Archiv für Juli 27th, 2021

Guten Freunden gibt man ein Komma

Als sich die Kanzlerkandidatin der Grünen Annalena Baerbock bei ihrer Parteitagsrede im Juni verhaspelte, erst von “liberalen Feinden” sprach, sich dann schnell selbst mit “die Feinde der liberalen Demokratie” korrigierte und nach ihrer Rede offenbar “Scheiße” sagte, war das der “Bild”-Redaktion gleich mehrere Beiträge wert. Bei Gegnern suhlt sie sich in den kleinsten Fehlern, bläst sie auf, reitet auf ihnen rum.

Und bei Freunden?

Am Sonntag war Sebastian Kurz, Bundeskanzler Österreichs und Duzfreund von “Bild”-Chef Julian Reichelt, in der “Bild-TV”-Sendung “Die richtigen Fragen” zu Gast. Im Interview mit “Bild”-Vize-Chefredakteur Paul Ronzheimer, der auch Biograf von Sebastian Kurz ist, ging es unter anderem um die Situation in Afghanistan, das Vordringen der Taliban im Land und daraus möglicherweise resultierende Fluchtbewegungen nach Europa. Kurz sagte dazu:

Wenn Menschen fliehen müssen, dann halte ich die Nachbarstaaten wie die Türkei oder andere sichere Teile Afghanistans definitiv für den richtigeren Ort, als dass die Menschen alle nach Österreich, Deutschland oder Schweden kommen.

ZU ERLEDIGEN>
[1] Schreib aus dem Lesetext den Abschnitt von „Wenn Menschen fliehen“ bis „oder Schweden kommen.“ wortgetreu ab.
[2] Beantworte kurz die folgenden Fragen zum Lesetext.
(a) Mit welchen Worten korrigierte sich Annalena Baerbock, nachdem sie von „liberalen Feinden“ gesprochen hatte?
(b) In welcher „Bild-TV“-Sendung war Sebastian Kurz am Sonntag zu Gast?
(c) Welche Orte hält Kurz für fliehende Menschen für richtiger als Österreich, Deutschland oder Schweden?

GESAMMELTES MATERIAL>
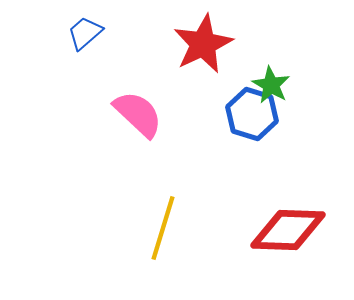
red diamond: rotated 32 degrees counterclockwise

DIE LÖSUNGEN>
[1]
Wenn Menschen fliehen müssen, dann halte ich die Nachbarstaaten wie die Türkei oder andere sichere Teile Afghanistans definitiv für den richtigeren Ort, als dass die Menschen alle nach Österreich, Deutschland oder Schweden kommen.

[2]
(a) „die Feinde der liberalen Demokratie“
(b) „Die richtigen Fragen“
(c) Die Nachbarstaaten wie die Türkei oder andere sichere Teile Afghanistans